US 12,423,848 B2
	Method for generating depth in images, electronic device, and non-transitory storage medium
Jung-Hao Yang, New Taipei (TW); Chih-Te Lu, New Taipei (TW); and Chin-Pin Kuo, New Taipei (TW)
Assigned to HON HAI PRECISION INDUSTRY CO., LTD., New Taipei (TW)
Filed by HON HAI PRECISION INDUSTRY CO., LTD., New Taipei (TW)
Filed on Jan. 13, 2023, as Appl. No. 18/097,080.
Claims priority of application No. 202210570782.7 (CN), filed on May 24, 2022.
Prior Publication US 2023/0386063 A1, Nov. 30, 2023
Int. Cl. G06T 7/593 (2017.01); G06V 10/80 (2022.01); H04N 13/106 (2018.01)
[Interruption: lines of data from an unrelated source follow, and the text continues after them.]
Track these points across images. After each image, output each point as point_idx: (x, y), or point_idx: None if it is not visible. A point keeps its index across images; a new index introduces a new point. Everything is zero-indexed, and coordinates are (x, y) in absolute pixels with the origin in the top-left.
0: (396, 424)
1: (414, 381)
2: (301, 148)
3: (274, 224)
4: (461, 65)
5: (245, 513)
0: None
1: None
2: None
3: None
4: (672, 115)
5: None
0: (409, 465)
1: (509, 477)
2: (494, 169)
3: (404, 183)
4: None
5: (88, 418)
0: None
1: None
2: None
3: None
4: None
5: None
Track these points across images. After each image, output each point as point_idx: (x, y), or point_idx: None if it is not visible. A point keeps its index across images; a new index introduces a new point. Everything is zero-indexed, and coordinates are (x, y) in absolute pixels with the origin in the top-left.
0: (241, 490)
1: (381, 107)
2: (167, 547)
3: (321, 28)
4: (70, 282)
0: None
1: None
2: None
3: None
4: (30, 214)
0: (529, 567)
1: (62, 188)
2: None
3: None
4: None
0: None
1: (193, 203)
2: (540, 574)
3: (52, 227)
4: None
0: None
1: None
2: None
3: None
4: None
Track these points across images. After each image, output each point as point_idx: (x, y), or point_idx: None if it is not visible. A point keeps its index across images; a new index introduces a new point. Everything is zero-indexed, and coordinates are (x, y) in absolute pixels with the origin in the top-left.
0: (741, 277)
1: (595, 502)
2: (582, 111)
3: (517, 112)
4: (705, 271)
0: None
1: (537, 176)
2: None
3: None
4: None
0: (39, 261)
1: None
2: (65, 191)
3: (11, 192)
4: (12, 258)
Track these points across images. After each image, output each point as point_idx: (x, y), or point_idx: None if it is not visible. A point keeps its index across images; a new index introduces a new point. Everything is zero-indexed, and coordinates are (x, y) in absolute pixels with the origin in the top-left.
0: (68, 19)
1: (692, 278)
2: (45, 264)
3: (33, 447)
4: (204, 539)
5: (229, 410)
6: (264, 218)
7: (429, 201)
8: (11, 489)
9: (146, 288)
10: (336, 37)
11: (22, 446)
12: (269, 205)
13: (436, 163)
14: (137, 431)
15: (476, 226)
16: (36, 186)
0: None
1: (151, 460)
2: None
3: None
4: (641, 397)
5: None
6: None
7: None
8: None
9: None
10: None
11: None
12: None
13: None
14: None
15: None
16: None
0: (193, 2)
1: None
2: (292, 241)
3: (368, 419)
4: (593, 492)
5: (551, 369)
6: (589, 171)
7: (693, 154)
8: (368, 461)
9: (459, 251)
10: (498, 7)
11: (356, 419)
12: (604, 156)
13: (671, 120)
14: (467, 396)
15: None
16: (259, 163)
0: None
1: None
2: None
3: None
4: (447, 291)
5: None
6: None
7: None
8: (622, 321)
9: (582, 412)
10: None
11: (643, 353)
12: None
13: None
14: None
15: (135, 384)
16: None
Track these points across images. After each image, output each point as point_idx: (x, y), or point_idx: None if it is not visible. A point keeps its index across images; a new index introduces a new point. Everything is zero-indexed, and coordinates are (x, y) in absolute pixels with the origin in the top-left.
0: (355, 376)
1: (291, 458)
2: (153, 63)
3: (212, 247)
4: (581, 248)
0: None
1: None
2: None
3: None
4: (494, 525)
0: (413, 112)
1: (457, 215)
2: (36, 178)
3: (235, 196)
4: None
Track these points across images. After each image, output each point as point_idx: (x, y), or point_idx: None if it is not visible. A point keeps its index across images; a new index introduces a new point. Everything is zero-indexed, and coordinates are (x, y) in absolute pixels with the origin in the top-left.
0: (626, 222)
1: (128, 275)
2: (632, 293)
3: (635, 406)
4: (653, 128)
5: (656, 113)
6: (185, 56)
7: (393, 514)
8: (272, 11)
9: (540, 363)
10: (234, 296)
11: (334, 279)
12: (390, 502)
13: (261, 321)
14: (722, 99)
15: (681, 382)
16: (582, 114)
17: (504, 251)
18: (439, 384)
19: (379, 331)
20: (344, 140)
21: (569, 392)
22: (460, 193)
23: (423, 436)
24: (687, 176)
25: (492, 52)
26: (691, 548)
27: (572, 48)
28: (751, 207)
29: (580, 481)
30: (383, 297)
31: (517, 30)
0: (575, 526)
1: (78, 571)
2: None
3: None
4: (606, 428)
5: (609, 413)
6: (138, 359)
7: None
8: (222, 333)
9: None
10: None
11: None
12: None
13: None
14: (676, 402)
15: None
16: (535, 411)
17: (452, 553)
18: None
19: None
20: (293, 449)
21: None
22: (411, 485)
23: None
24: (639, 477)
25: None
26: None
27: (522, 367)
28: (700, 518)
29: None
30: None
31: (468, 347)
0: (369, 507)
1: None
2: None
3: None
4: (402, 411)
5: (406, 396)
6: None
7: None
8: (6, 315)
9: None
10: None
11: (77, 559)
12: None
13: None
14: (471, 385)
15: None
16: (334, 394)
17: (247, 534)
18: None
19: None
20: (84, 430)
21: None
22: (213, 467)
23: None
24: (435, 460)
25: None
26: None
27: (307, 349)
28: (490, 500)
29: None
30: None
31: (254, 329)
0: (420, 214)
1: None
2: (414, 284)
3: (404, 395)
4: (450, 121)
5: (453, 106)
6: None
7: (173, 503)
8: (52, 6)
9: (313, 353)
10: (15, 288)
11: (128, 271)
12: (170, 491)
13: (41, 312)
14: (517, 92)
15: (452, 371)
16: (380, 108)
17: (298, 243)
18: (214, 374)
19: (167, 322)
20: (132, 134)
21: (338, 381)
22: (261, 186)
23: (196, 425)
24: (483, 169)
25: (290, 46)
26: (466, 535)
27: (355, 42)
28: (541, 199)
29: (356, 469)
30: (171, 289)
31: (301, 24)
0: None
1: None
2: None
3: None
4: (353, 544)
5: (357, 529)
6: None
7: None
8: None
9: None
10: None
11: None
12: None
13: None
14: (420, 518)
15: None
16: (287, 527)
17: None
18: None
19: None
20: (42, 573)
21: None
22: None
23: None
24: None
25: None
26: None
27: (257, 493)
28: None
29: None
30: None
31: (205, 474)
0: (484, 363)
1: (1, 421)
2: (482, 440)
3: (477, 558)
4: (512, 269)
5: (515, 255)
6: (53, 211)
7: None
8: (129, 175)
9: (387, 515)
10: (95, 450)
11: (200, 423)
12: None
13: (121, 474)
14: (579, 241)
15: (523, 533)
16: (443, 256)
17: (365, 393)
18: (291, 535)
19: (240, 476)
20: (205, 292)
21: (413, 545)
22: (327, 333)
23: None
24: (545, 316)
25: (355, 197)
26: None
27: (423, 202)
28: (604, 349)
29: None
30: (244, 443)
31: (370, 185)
CPC G06T 7/593 (2017.01) [G06V 10/803 (2022.01); H04N 13/106 (2018.05); G06T 2207/20081 (2013.01); G06T 2207/20228 (2013.01)]

15 Claims

6. An electronic device, comprising:

at least one processor; and

a data storage storing one or more programs which when executed by the at least one processor, cause the at least one processor to:

acquire multiple sets of binocular images to build a dataset containing instance segmentation labels based on the multiple sets of binocular images;

train an autoencoder network based on the dataset containing instance segmentation labels to obtain a trained autoencoder network;

acquire a monocular image and input the monocular image into the trained autoencoder network to obtain a first disparity map; and

convert the first disparity map to obtain a depth image corresponding to the monocular image;

wherein each set of the multiple sets of binocular images comprises a first image and a second image, training the autoencoder network based on the dataset containing instance segmentation labels to obtain the trained autoencoder network comprises:

inputting the first image of one set of the multiple sets of binocular images into the autoencoder network to obtain a second disparity map;

processing the second disparity map based on the instance segmentations labels to obtain a third disparity map;

adding the first image with the third disparity map to obtain a predicated image of the second image of the one set of the multiple sets of binocular images;

using a preset mean square error formula to calculate the error between the second image of the one set of the multiple sets of binocular images and the predicated image; and

determining the error as a training loss of the autoencoder network until the training loss converges to obtain the trained autoencoder network.